The weakness of the book is that I found the style somewhat dry and turgid. Whereas many other books on similar themes (for example, Gleick's outstanding "Chaos") make strong use of narrative and style in order to move the reader along, Livio seems to jump from topic to topic, not giving enough meat in places and failing to sufficiently join the dots in others. Furthermore, he leaves many questions unanswered, while dwelling for too long on debunking Golden "myths". The end result was unfulfilling - giving me enough of a taste to wet my appetite, but not enough substance to satisfy.

On the plus side, the book is highly suitable for non-Mathematicians (while not simplifying things to the extent that those trained in the Sciences will reject it), seems factually accurate, and does nicely illustrate the many (and extraordinary) places that Phi turns up in science. I'm certainly glad I read the book, and would recommend it (reservedly) - the lukewarm praise is due to how much more it could have - and should have - been.

Rating:
Summary: good history...but a tinge of arrogance
Review: This book does provide an excellent account on the history of Phi. That much is not in dispute. However, what is in dispute is the way in which Mr. Livio goes about "exploding" the "myths" of Phi. Rather than taking such a rigid approach to the mystical history of Phi, Livio should have taken greater care to state that, in many of his examples, we really don't know one way or another. For example, to say that the Egyptians had no knowledge of phi, based on the great pyramid being off by however miniscule of a percent, is at best nitpicking and at worst ridiculous. Such a discrepancy could be attributed to mere erosion. This is just one example, but read his numerous criticisms and the ask yourself whether he his truly proving his case or just blowing smoke. The biggest error of all in his reasoning is that Phi has not been proven to truly relate to aesthetic preference. He should have done more homework, and included Feckner's study on shape preference. It clearly presents evidence to the contrary. In general, this book's greatest flaw is the author's poor attempt to make a name for himself by slandering the work and theory of numerous figures without backing it up with any real evidence. Perhaps we're just supposed to take his word for it. I, for one, cannot, for blind cynics are just as bad as the blindly credulous.

Rating:
Summary: Dense
Review: This book is an exploration into the history and concepts of Phi, the Golden Ratio. Livio begins his story by tracing the earliest known uses of numbers and counting systems. He progresses through Pythagoras and the discovery of irrational numbers. The history of Phi takes us to many mathematicians and their work, including Plato, Euclid, Abu'l-Wafa, Fibonacci, Pacioli, and Kepler, from the foundations of plane geometry through computer-generated fractals. Livio describes the special properties of Phi in triangles and pentagrams, the mysterious Fibonacci series phenomena, and the beauty of equiangular spirals. Concepts and examples are illustrated throughout the book with formulae, diagrams, drawings, and black-and-white reproductions of paintings. At the end of the book are appendices with geometrical and mathematical proofs, an extensive list of suggestions for further reading organized by chapter, and an index.
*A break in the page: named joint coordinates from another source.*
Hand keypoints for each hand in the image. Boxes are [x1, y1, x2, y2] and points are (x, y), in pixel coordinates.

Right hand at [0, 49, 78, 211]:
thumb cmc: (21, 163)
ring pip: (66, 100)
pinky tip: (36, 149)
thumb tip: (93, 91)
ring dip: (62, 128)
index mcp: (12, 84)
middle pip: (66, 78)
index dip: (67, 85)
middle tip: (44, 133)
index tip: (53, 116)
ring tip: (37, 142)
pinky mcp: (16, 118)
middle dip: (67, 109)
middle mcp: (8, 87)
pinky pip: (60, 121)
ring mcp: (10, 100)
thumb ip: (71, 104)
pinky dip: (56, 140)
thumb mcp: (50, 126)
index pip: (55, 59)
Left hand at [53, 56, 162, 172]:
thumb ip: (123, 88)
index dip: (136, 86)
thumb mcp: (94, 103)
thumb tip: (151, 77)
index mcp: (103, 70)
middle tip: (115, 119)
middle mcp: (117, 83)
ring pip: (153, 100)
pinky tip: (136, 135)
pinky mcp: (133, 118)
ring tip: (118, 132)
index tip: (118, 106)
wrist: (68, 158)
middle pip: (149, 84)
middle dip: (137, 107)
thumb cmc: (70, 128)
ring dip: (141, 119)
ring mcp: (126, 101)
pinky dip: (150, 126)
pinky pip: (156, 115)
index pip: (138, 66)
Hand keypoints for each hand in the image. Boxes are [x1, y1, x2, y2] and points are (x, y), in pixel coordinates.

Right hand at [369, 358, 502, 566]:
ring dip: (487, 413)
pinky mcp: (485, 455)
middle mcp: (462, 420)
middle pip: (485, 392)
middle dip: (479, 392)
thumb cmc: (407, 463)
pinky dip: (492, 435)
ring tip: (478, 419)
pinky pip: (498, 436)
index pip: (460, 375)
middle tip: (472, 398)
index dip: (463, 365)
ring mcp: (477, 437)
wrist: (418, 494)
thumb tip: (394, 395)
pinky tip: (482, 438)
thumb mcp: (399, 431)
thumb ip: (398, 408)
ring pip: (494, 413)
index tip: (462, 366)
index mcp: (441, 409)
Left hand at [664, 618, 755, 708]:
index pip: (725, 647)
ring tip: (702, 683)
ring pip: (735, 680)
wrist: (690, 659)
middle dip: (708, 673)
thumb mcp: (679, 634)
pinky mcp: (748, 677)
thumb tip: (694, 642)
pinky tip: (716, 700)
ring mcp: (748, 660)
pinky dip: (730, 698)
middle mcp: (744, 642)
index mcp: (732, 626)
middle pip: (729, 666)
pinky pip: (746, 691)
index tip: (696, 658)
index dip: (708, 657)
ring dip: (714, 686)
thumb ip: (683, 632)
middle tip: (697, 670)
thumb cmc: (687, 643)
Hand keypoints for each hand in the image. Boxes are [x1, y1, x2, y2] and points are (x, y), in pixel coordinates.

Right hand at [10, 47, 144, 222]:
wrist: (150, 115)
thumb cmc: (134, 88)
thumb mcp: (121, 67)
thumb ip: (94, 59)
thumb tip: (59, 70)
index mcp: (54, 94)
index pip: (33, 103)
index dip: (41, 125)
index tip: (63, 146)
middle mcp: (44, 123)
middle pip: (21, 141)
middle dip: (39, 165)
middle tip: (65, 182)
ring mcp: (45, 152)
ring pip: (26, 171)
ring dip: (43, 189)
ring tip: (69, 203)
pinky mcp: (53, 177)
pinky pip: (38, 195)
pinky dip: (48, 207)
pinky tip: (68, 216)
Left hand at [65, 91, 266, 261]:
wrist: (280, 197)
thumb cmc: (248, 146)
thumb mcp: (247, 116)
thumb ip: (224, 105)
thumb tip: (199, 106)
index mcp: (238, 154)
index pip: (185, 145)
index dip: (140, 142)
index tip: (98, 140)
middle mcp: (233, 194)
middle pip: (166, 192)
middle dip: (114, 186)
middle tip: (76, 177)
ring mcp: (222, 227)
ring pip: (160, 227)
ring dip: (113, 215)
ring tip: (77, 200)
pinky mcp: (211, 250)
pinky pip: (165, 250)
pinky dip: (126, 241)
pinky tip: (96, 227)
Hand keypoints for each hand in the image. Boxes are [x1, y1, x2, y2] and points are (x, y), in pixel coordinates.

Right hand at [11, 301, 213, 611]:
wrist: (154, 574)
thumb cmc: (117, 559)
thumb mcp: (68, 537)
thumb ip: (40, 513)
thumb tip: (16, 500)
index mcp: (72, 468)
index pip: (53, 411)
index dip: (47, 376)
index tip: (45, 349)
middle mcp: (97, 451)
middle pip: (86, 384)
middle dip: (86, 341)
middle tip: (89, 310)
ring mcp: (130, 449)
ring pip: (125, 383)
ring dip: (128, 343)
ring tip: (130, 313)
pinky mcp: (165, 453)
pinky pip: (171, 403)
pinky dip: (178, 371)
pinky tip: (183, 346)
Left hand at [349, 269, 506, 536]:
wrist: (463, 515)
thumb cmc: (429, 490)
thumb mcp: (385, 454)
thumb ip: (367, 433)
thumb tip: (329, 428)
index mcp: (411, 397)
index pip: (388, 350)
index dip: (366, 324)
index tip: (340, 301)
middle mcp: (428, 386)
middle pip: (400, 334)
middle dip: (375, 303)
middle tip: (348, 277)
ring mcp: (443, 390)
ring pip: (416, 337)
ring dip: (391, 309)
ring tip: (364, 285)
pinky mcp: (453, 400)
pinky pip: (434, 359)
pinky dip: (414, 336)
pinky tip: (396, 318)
Livio cites dozens of examples of how Phi comes into play in geometry and mathematics, and he also points out where the numbers or shapes relating to the Golden Ratio appear in nature, such as in snail shells or pineapple scales. He then examines claims that the Golden Ratio was used explicitly in art, music, and poetry, and argues that such claims, are the for the most part, widely overstated. Indeed, only a few artists, musicians, or poets have explicitly attempted to work with the Golden Ratio (Le Corbusier, for one), and much of their work comes across as somewhat contrived rather than natural. On the use of the Golden Ratio for aesthetics, Livio concludes, "In spite of the Golden Ratio's importance for many areas of mathematics, the sciences, and natural phenomena, we should, in my humble opinion, give up its application as a fixed standard for aesthetics, either in the human form or as a touchstone for the fine arts.

The material in this book is quite fascinating for those with a mathematical bent. Even readers who have heard of and worked with the Golden Ratio before are bound to come across new facts, details or phenomena involving the Golden Ratio that they were not aware of before. Livio's presentation draws many, many facets of the Golden Ratio together into one cohesive story, while analyzing some claims for uses of the Golden Ratio in the arts that perhaps go too far. Livio assumes that readers will have a decent background in algebra and a firm foundation in geometry. The material in this book is dense and requires thoughtful reading, so it is not a quick read, but it is quite informative and interesting.